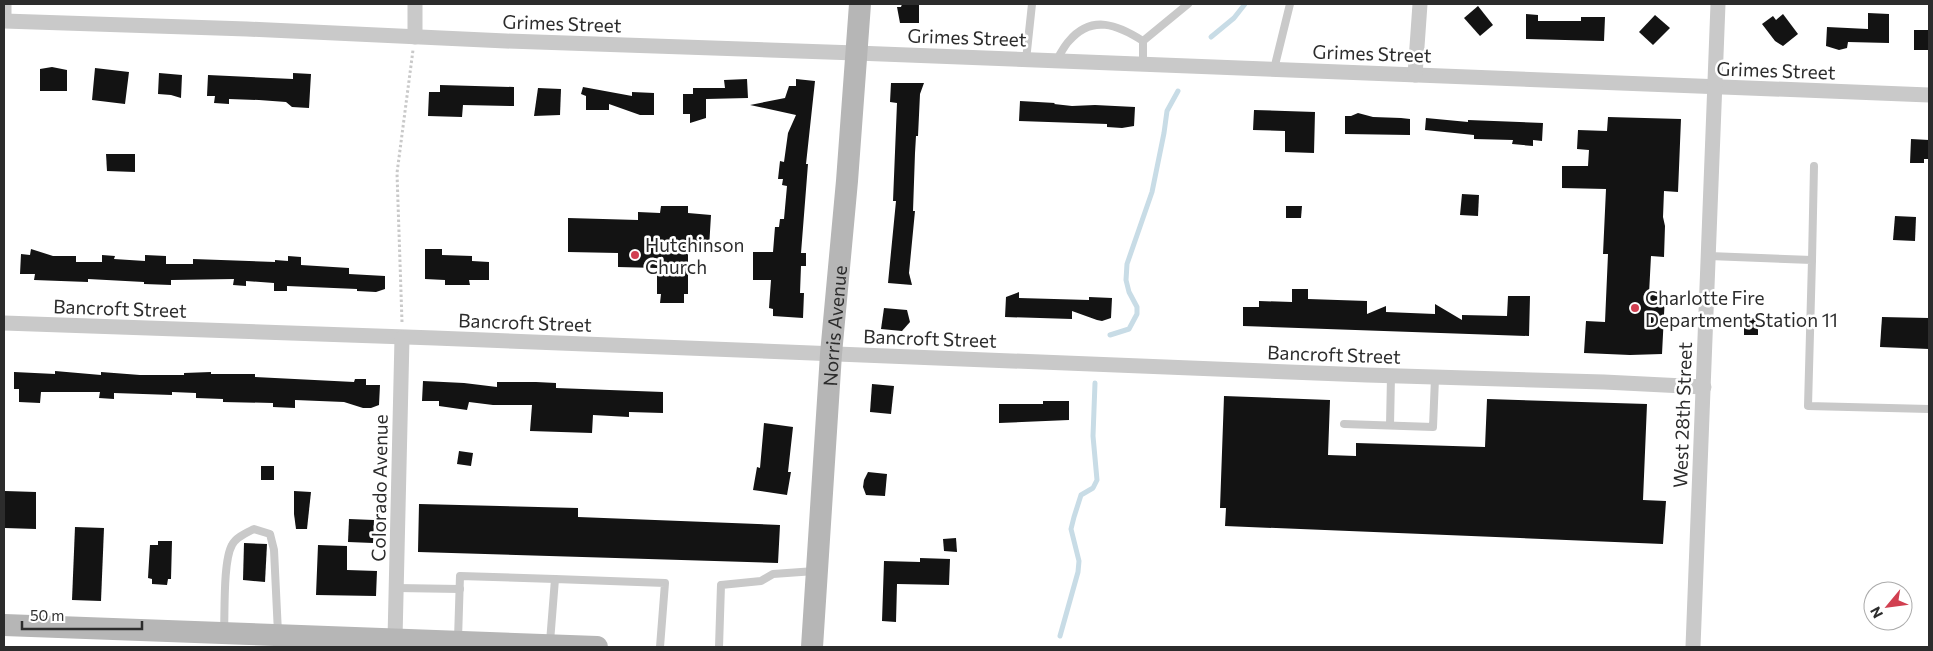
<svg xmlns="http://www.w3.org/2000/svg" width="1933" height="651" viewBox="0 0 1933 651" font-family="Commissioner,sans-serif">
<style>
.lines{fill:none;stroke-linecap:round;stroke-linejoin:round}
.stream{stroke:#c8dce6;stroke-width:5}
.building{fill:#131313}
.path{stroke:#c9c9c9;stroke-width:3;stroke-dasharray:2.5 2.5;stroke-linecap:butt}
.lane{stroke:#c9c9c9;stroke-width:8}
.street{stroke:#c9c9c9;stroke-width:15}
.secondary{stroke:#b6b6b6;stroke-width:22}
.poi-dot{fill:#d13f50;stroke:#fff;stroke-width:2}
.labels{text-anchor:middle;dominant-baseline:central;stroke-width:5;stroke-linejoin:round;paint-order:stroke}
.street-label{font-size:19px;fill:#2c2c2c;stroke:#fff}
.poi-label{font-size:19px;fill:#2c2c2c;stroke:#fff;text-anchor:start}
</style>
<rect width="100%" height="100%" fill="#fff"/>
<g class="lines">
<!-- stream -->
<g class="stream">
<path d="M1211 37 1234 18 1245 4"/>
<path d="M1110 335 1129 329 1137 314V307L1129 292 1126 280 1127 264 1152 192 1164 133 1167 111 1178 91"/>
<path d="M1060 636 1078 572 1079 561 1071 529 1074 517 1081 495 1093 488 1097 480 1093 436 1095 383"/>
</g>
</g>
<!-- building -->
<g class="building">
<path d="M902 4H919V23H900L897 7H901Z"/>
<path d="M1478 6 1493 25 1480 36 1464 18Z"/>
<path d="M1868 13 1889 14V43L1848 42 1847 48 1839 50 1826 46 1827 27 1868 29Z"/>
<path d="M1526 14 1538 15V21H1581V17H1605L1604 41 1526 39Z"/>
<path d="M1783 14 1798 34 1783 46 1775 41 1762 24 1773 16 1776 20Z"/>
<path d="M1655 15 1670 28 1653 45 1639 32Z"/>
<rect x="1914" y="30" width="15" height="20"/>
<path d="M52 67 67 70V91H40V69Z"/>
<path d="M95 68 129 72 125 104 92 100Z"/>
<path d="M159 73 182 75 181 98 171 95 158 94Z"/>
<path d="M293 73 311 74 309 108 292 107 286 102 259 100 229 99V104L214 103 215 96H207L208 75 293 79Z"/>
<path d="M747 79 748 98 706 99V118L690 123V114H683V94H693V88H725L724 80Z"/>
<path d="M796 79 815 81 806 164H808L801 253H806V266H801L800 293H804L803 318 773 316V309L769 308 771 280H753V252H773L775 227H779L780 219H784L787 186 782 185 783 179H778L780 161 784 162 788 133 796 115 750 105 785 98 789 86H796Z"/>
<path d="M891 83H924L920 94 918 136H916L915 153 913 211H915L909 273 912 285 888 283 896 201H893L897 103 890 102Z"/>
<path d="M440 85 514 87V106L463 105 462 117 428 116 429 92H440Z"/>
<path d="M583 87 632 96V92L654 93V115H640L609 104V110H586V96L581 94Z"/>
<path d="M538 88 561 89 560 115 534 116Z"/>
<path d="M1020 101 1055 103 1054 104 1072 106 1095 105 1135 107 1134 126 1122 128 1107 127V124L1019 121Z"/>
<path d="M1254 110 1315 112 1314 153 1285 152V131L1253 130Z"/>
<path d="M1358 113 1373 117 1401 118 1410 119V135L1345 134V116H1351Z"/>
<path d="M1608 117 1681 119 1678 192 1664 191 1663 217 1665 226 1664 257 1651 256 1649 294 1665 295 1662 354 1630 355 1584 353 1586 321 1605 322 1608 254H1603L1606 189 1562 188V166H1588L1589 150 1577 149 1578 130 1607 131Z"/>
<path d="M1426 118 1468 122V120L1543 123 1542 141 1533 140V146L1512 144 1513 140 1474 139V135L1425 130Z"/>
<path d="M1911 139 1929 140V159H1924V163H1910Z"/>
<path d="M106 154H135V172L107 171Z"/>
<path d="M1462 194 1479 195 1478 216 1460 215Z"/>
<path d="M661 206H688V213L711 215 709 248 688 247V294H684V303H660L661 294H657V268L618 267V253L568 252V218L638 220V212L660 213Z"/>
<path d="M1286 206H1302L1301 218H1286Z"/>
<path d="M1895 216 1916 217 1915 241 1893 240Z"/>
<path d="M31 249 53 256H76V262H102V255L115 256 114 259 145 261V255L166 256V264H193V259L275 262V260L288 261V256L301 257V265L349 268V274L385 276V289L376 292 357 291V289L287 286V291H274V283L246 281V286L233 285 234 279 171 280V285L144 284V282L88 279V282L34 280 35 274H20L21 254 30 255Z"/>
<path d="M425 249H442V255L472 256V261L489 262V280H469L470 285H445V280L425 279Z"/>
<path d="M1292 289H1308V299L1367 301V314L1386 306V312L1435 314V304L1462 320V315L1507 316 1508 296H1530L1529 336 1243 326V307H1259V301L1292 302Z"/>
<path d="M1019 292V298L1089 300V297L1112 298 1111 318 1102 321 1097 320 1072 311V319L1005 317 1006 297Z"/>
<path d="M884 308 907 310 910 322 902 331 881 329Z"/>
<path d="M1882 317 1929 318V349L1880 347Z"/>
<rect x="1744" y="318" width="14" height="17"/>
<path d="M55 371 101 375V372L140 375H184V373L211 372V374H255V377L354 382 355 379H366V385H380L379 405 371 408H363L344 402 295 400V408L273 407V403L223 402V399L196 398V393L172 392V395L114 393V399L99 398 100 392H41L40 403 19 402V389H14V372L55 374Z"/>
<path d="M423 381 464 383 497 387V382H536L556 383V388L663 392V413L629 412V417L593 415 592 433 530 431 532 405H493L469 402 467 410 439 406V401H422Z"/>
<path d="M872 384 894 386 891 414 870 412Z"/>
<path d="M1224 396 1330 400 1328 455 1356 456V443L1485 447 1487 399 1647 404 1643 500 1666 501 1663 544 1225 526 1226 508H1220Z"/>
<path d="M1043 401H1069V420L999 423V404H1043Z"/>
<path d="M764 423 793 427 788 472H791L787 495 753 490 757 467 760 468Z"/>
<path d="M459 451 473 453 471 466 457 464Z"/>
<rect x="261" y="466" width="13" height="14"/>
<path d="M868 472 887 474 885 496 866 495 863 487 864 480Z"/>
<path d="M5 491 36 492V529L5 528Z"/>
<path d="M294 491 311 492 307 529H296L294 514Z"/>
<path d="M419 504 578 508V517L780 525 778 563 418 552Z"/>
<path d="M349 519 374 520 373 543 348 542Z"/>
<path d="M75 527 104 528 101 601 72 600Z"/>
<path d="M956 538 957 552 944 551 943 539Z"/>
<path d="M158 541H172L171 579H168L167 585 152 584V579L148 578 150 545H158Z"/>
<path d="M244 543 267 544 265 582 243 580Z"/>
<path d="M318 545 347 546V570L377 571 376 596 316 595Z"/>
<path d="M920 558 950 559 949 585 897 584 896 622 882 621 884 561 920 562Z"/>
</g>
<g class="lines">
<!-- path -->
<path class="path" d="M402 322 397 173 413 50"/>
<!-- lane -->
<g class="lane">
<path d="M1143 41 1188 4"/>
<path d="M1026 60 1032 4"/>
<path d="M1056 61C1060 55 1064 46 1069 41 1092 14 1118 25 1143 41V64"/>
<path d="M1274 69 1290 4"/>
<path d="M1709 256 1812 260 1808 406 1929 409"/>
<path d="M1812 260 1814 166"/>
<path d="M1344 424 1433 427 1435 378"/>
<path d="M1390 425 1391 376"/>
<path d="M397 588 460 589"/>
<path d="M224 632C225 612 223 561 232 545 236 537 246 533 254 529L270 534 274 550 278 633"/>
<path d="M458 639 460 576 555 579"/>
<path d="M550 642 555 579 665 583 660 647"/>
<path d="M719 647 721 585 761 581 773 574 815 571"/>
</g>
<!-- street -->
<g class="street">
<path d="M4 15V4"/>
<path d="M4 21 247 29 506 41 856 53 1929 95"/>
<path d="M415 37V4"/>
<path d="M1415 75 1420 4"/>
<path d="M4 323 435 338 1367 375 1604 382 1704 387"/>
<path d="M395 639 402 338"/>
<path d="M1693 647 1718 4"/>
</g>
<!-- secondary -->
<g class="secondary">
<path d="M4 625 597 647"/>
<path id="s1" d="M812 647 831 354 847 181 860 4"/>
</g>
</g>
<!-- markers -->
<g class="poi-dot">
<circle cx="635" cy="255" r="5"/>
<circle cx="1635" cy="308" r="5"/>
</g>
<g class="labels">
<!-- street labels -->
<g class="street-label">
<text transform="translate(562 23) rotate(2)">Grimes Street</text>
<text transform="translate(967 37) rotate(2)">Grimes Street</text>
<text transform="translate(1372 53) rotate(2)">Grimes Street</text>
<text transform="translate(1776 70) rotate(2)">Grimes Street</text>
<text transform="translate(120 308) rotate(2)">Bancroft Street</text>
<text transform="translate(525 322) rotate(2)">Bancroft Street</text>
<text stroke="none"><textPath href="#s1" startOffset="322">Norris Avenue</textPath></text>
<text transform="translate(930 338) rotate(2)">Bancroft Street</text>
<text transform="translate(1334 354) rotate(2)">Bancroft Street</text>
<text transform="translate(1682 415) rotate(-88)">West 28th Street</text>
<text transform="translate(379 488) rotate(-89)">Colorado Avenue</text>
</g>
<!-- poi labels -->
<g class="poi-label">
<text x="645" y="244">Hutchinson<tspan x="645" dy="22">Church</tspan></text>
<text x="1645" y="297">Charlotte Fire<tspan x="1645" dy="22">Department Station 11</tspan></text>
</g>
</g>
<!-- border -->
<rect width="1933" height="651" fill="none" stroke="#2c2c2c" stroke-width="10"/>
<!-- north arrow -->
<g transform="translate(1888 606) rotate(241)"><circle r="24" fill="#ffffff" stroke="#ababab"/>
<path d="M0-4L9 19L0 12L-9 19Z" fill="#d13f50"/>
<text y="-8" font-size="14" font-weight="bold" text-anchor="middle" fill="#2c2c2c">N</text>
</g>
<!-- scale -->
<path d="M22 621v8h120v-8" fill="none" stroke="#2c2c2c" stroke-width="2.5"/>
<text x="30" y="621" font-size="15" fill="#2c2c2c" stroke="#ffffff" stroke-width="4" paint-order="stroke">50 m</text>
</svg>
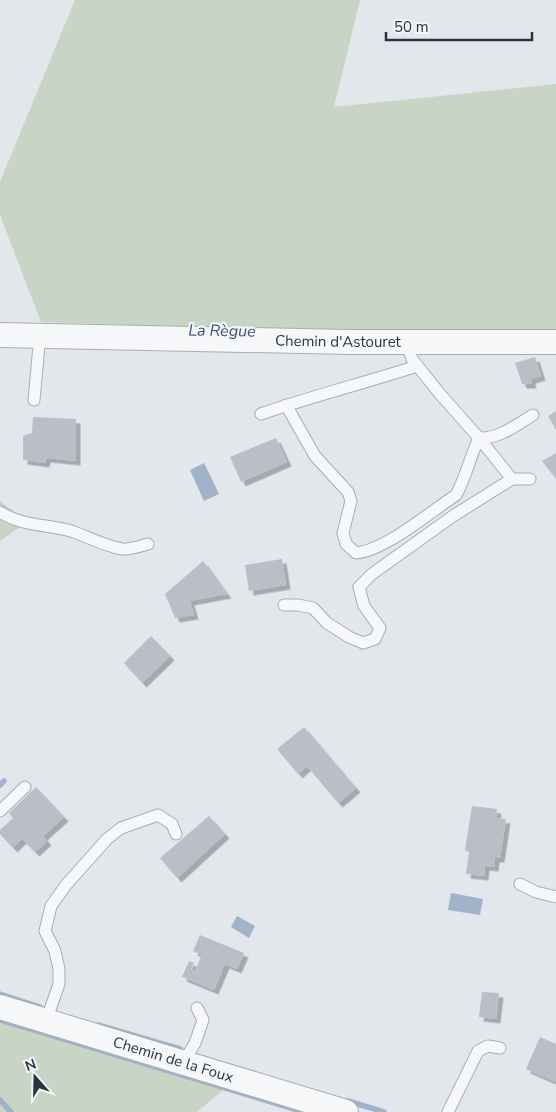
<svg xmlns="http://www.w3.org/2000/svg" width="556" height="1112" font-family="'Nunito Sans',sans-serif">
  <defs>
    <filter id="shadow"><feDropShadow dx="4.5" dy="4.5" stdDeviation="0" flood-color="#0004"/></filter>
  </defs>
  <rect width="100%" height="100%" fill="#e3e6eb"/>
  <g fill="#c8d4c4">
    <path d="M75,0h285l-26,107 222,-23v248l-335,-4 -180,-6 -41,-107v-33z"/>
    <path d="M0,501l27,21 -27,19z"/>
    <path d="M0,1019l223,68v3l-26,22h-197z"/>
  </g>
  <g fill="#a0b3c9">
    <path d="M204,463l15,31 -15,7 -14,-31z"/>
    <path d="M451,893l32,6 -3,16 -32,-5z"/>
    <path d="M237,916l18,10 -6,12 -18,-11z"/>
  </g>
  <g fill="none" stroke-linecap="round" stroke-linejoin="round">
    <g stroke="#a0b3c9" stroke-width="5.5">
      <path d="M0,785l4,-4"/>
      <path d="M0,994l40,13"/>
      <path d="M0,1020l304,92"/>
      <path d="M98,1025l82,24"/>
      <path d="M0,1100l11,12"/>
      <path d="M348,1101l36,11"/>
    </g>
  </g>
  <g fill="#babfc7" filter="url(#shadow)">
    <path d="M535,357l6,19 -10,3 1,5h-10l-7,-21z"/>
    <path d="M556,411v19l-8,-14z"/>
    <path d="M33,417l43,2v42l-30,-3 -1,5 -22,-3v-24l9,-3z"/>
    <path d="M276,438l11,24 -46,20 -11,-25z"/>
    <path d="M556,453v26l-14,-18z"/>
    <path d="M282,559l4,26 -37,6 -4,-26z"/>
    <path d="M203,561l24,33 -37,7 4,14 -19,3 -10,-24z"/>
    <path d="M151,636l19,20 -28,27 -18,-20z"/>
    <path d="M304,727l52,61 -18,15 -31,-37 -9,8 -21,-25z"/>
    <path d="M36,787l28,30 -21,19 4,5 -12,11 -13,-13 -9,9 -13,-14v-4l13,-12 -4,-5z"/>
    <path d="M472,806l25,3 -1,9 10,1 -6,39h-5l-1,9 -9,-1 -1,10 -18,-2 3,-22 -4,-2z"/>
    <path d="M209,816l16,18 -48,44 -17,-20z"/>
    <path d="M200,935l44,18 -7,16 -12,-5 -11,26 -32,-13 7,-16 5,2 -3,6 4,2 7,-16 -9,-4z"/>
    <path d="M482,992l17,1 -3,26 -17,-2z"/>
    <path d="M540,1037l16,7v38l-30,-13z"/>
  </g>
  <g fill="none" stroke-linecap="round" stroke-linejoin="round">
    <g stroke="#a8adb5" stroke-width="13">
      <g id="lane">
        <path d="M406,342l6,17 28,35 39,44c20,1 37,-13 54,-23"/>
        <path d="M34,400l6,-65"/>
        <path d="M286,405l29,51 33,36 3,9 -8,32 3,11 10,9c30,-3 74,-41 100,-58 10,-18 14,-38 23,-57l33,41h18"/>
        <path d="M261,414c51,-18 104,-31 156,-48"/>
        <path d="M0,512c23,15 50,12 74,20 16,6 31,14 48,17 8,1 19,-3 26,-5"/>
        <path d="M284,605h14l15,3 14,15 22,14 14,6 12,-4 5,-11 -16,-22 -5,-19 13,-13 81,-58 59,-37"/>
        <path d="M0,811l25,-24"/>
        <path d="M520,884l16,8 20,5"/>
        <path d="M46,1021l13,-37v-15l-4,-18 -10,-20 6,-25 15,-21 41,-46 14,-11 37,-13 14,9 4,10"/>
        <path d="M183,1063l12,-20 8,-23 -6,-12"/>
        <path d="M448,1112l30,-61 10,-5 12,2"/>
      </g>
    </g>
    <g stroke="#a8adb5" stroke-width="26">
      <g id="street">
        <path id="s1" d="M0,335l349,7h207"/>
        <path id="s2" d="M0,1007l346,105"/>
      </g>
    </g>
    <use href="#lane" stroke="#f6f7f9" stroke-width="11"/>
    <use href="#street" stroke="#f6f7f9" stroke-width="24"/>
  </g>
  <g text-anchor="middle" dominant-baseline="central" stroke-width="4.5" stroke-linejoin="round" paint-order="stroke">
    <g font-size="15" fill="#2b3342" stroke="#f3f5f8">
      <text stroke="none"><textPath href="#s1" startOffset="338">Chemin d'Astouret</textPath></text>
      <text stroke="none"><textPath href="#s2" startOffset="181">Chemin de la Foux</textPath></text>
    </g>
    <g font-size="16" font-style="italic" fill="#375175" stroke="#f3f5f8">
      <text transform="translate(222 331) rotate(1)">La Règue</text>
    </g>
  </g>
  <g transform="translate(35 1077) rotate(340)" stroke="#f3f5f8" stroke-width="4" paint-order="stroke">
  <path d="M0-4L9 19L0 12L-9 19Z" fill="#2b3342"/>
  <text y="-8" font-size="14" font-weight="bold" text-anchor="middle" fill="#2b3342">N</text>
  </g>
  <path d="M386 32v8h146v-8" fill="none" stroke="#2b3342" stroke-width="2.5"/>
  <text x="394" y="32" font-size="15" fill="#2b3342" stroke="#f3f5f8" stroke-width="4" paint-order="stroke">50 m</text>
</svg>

• • • • •

▸ **WHAT THIS TASK INVOLVES**:
Reproduce each line of the records in which "weight" appears.

▸ **COMPLETED EXERCISE**:
<text y="-8" font-size="14" font-weight="bold" text-anchor="middle" fill="#2c2c2c">N</text>
  <text y="-8" font-size="14" font-weight="bold" text-anchor="middle" fill="#2b3342">N</text>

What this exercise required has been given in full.